TPL: What do you want to express through your photography? What are some of the elements you always try to include in your photographs?

JMCC: Today, everyone is striving for perfection, which means that the blemish is disappearing, especially on social media, making it even more interesting to show the blemish. Without this, we would end up with a wrong view of ourselves and the world, that everyone is happy and feels good. If people feel something when they see my photos, and maybe reflect on things, then it is worth everything to me.

I always try to isolate the main subject of the entire scene, where the face is not fully visible and so that details such as their clothes or accessories stand out from the rest and remain open to the personal interpretation of whoever sees the photograph. I don't worry about composition, for me it is better to have an interesting subject before any composition rule.

TPL: Do you have a favourite place to go photograph?
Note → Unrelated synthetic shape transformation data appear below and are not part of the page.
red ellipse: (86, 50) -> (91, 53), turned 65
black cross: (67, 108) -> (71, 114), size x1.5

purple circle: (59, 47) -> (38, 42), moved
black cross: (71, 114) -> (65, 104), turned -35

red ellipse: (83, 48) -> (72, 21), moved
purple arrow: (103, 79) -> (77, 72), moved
JMCC: I don't have a favourite place, but I love big cities, they are a challenge for me, because among so many people who want to be different, finding someone who genuinely stands out is difficult. The small city in which I live has given me many surprises that I did not imagine finding, and they have an important value for me and nowhere else would I have done something similar.

TPL: What happens when you go out with your camera? Do people respond positively to you, or do you sometimes get negative reactions? If yes, how do you handle it?

JMCC: In the USA, photographing "looking like a tourist" is definitely easier, but when you don't look like it, it's complicated and it's something I have to deal with here in Mexico, people get scared, no matter how friendly you seem, they always think of the worst, but I've learned to read the environment and know when it would not be a problem, because I do not like to hide that I am taking a photo.

TPL: When you take pictures, do you usually have a concept in mind of what you want to shoot, or do you let the images just "come to you", or is it both?

JMCC: I only photograph what captures my attention, it can be good or bad, but if it is interesting for me, I take the photo. I do not come up with ideas in particular, but I look for something interesting in a small part of light, I always walk without stopping, trying to capture that fleeting moment, just as life itself is, in that way it is more real for me... I do not stand in a place waiting for something to happen, at least for me, it does not make sense.

TPL: Does the equipment you use help you in achieving your vision in your photography? What camera do you use? Do you have a preferred lens/focal length?

JMCC: Totally, more than the performance of the camera, I feel comfortable and I like it. Fujifilm makes beautiful equipment and the experience you get is fantastic that in my opinion no other brand has. I use a Fujifilm X-T1 with the 35mm f2 lens, so portable and small, you can easily take it anywhere. I also use an analog camera, the Rollei 35, another very beautiful, interesting and peculiar camera to use.

TPL: What are some of your goals as an artist or photographer? Where do you hope to see yourself in five years?

JMCC: I would like to do exhibitions in at least one city on each continent, I would love to have a printing laboratory for personal use and special orders for those who want unique pieces and dedicate myself to photography completely.

In the next 5 years I see myself making long trips for future projects and keeping my peculiar way of seeing reality.

TPL: Are there any special projects you are currently working on that you would like to let everyone know about?

JMCC: Yes, I have two photographic projects but I postponed them due to the pandemic, but my current project is to improve and learn alternative techniques to print my own photographs in Gum Oil, Carbon Transfer and Platinum Palladium.

TPL: "When I am not out photographing, I (like to)…

JMCC: I actually enjoy the simple things...riding my bike, listening to music and watching a series or movie."